L'idée principale consiste à étendre l'obligation de servir dans la protection civile. Les personnes astreintes au service militaire qui n'ont pas accompli d'école de recrues avant la fin de leur 25e année et qui ont été libérées de leurs obligations militaires seront désormais astreintes à la protection civile.
De même, certains anciens militaires qui sont devenus inaptes au service militaire après avoir achevé leur école de recrues pourront être appelés à intégrer la protection civile. Pour autant qu'il leur reste au moins 80 jours de service à accomplir dans l'armée, a expliqué Josef Dittli (PLR/UR) pour la commission.
Le principe du domicile est abrogé de sorte que les personnes astreintes provenant de cantons en sureffectifs puissent être incorporées dans des cantons en sous-effectif.
Ce projet est nécessaire pour résoudre les problèmes de sous-effectifs chroniques dont souffrent les organisations de protection civile.
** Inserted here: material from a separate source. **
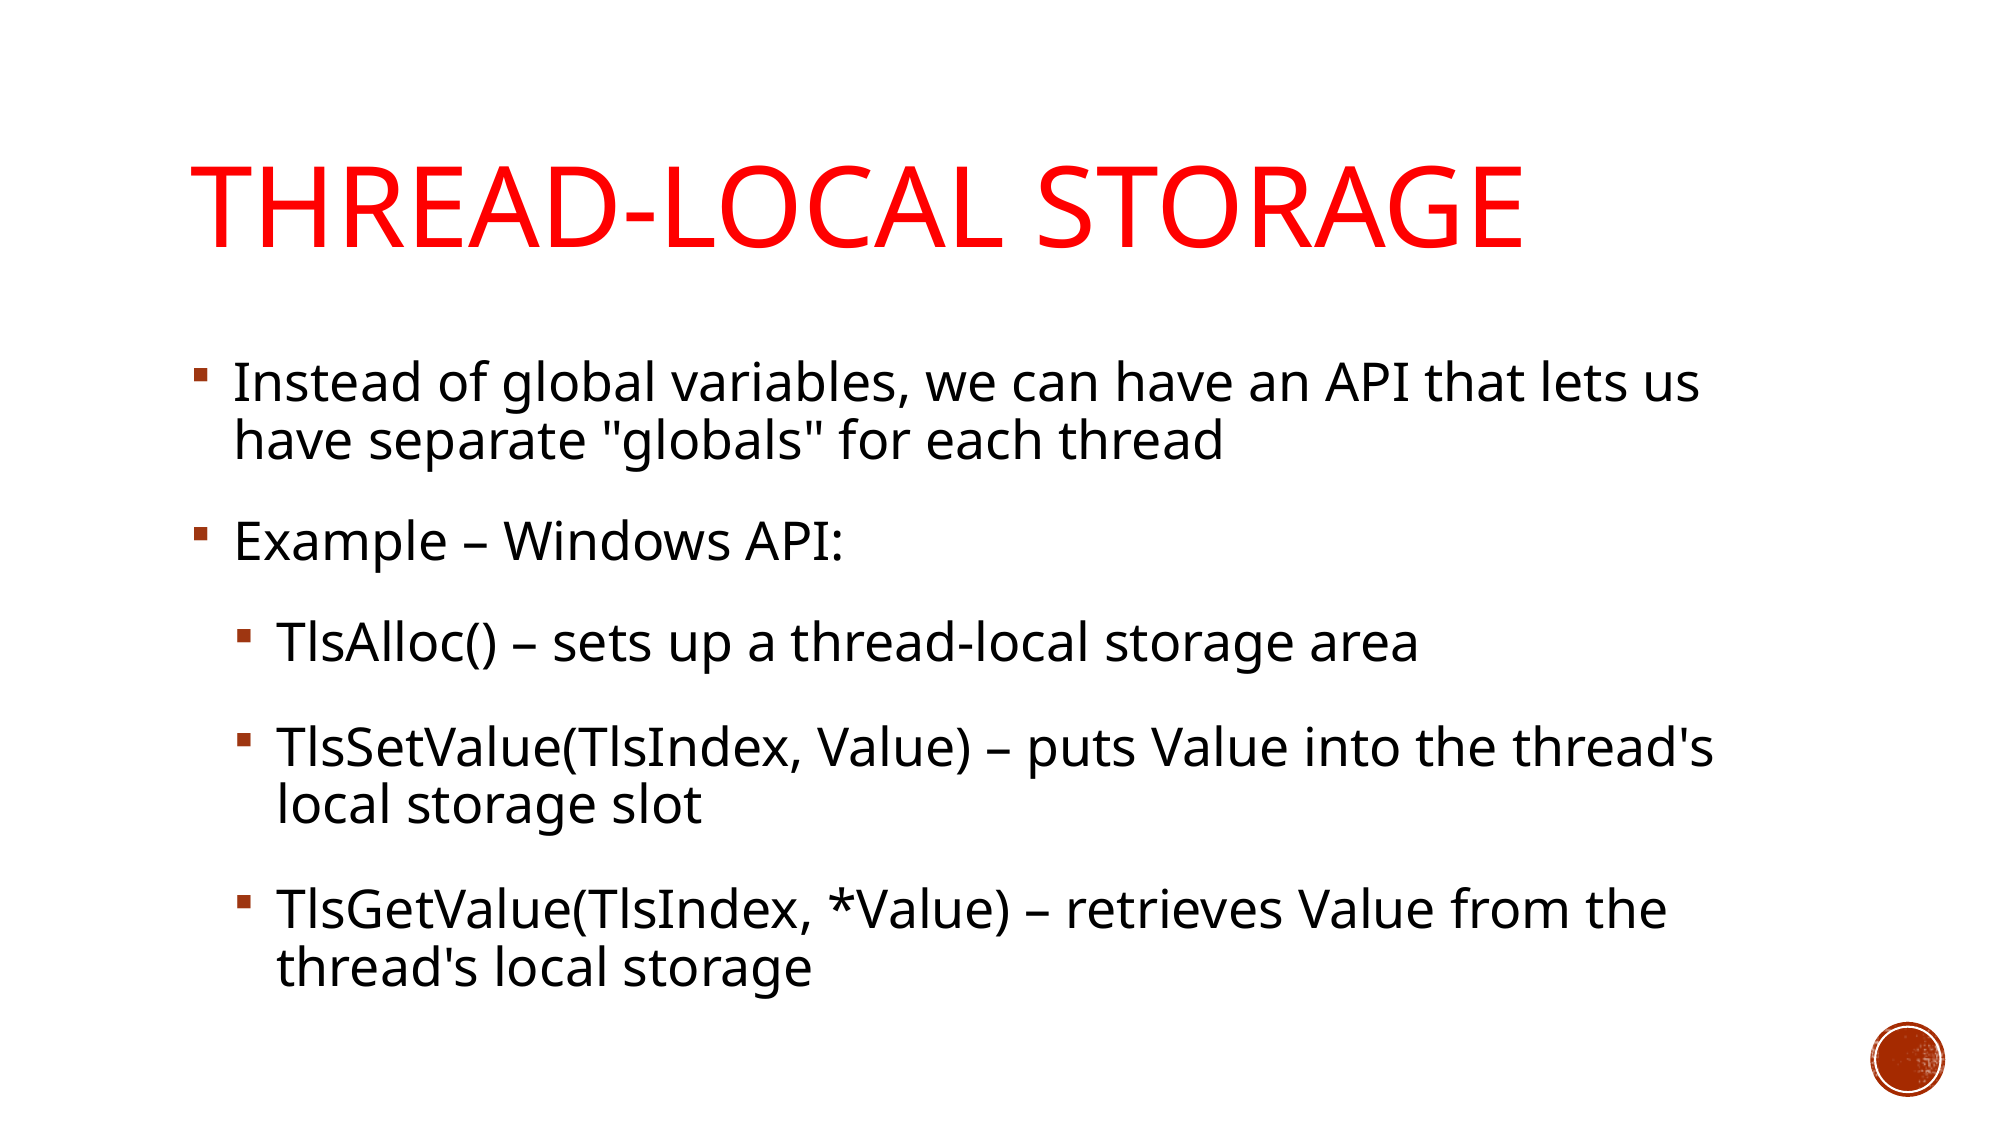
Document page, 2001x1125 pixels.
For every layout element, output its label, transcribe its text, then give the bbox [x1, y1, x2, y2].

title Thread-Local Storage [175, 79, 1826, 344]
list Instead of global variables, we can have an API that lets us have separate "globals" for each thread Example – Windows API: TlsAlloc() – sets up a thread-local storage area TlsSetValue(TlsIndex, Value) – puts Value into the thread's local storage slot TlsGetValue(TlsIndex, *Value) – retrieves Value from the thread's local storage [175, 348, 1826, 1013]
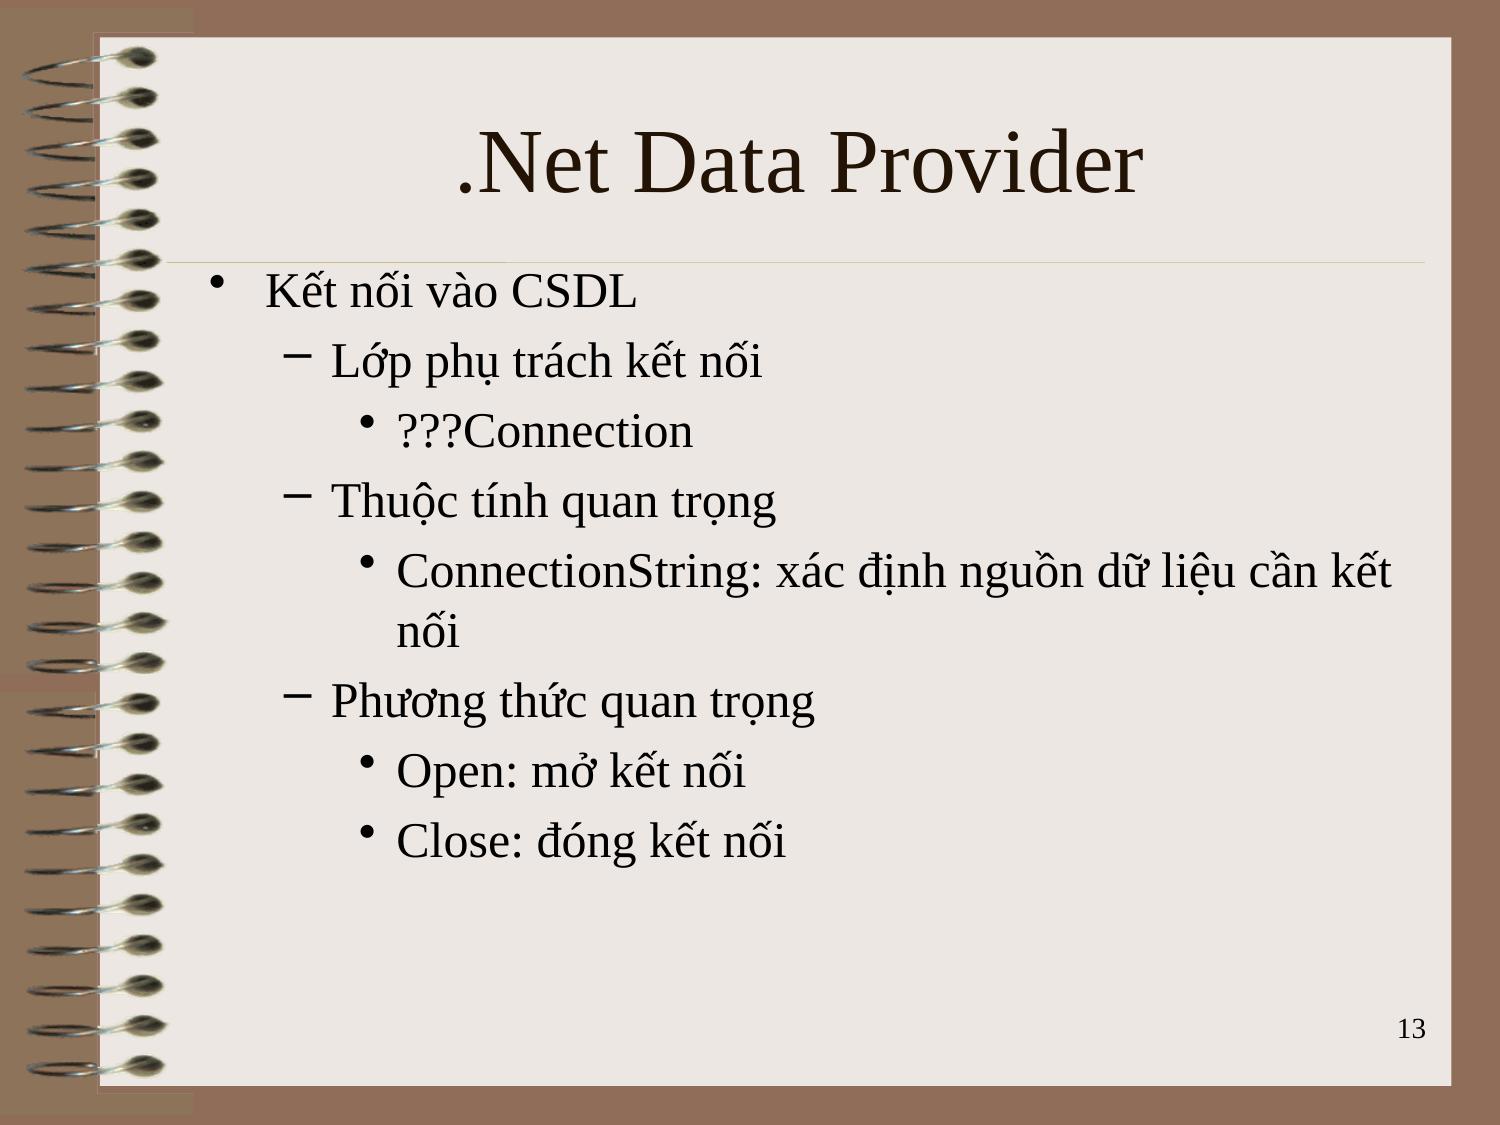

Sinon les prestations risquent de ne plus être assurées, a relevé M. Dittli.
Et de rappeler que l'effectif réel de la protection civile début 2024 était de 60'000 membres alors que l'objectif national fixé il y a une dizaine d'années en prévoyait 72'000. En comptant une moyenne de 4000 nouveaux membres par année, les estimations pour 2030 tablent sur un effectif de 50'000 membres, si aucune mesure n'est prise.
Civilistes au sein de la PC
Si ces mesures n'ont pas été contestées, la possibilité d'obliger les civilistes à effectuer une partie de leur service dans la protection civile a été plus discutée. Les personnes astreintes au service civil pourront être tenues d’accomplir 80 jours au maximum de leur obligation de servir dans une organisation de protection civile durablement en sous-effectif.
Les civilistes suivront l’instruction de base ordinaire de la PC et pourront aussi participer à des formations supplémentaires ou à des formations de cadre. Ils effectueront des cours de répétition et pourront être convoqués en cas d’événement.
L'on peut raisonnablement exiger des personnes ayant un problème de conscience avec le service militaire des engagements dans la protection civile, a indiqué M. Dittli.
La gauche s'est opposée en vain à l'obligation d'astreindre certains civilistes à la protection civile. Elle a aussi échoué à plafonner leur nombre à 200 par année. Un tel engagement doit reposer sur une base volontaire. Il ne faut pas renforcer la protection civile au détriment du service civil, a souligné Franziska Roth (PS/SO).
Et d'ajouter que les effectifs doivent être renforcés par des mesures internes à la protection civile. Lors de la dernière révision totale de la loi, la durée du service obligatoire a été réduite de 20 à 14 ans, a-t-elle en outre rappelé.
Risques accrus
Les cantons devront épuiser tous les moyens à leur disposition pour combler leurs lacunes en personnel avant de recourir à des personnes astreintes au service civil, a précisé M. Dittli.
Werner Salzmann (UDC/BE) a pour sa part fait valoir que toutes les affectations du service civil ne sont pas aussi pertinentes pour la collectivité que les engagements dans les EMS ou les hôpitaux. Et de mentionner le comptage des oiseaux.
Il ne s'agit pas de faire le procès du service civil, mais les autorités ont besoin de la protection civile pour gérer les risques accrus en matière de catastrophe naturelle. Or, il faut aller chercher les effectifs où il y a des disponibilités. Ceux-ci ne se trouvent plus au sein de l'armée, qui doit se recentrer sur la défense de la population, a relevé Charles Juillard (C/JU).
La protection civile a une mission humanitaire et les forces d'intervention doivent être formées au préalable, a ajouté Andrea Gmür-Schönenberger (C/LU).
Projet divisé en deux
Ce projet met en oeuvre les conclusions de la première partie du rapport sur l'alimentation de l'armée et de la protection civile. Etant donné que les dispositions relatives aux civilistes risquent de se heurter à une opposition politique, le Conseil fédéral a décidé de diviser le projet en deux afin que les éléments non contestés de la révision ne soient pas retardés ou rejetés en cas de référendum.
Le Conseil national doit encore se prononcer.